Exercise details: Report all lines of the data below that hold the word "shoulder".

Record set:
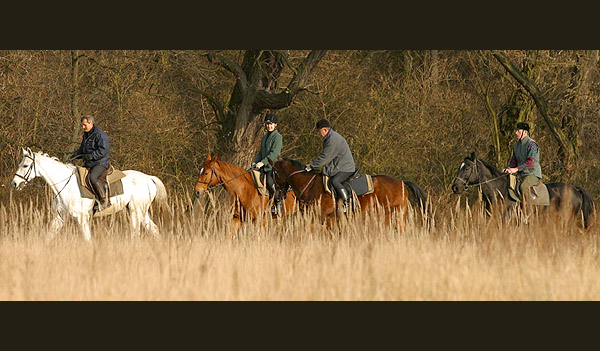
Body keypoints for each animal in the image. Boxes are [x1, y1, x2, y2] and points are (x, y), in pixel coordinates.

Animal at [11, 147, 166, 241]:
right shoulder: (59, 217)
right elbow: (48, 236)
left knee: (136, 232)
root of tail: (148, 178)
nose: (14, 183)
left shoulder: (82, 218)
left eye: (25, 165)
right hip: (141, 211)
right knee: (154, 229)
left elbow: (88, 240)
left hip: (135, 211)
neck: (65, 185)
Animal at [270, 157, 408, 231]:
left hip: (391, 217)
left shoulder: (319, 218)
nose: (276, 195)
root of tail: (402, 182)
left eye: (274, 173)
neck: (309, 185)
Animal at [452, 153, 592, 230]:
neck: (498, 190)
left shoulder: (506, 219)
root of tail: (575, 188)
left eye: (467, 168)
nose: (455, 187)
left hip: (567, 219)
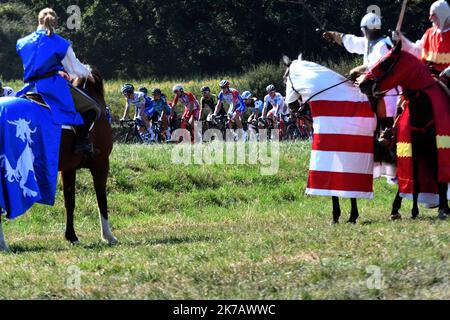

Solution to this exercise:
right shoulder: (59, 217)
left shoulder: (82, 218)
left shoulder: (319, 218)
left shoulder: (506, 219)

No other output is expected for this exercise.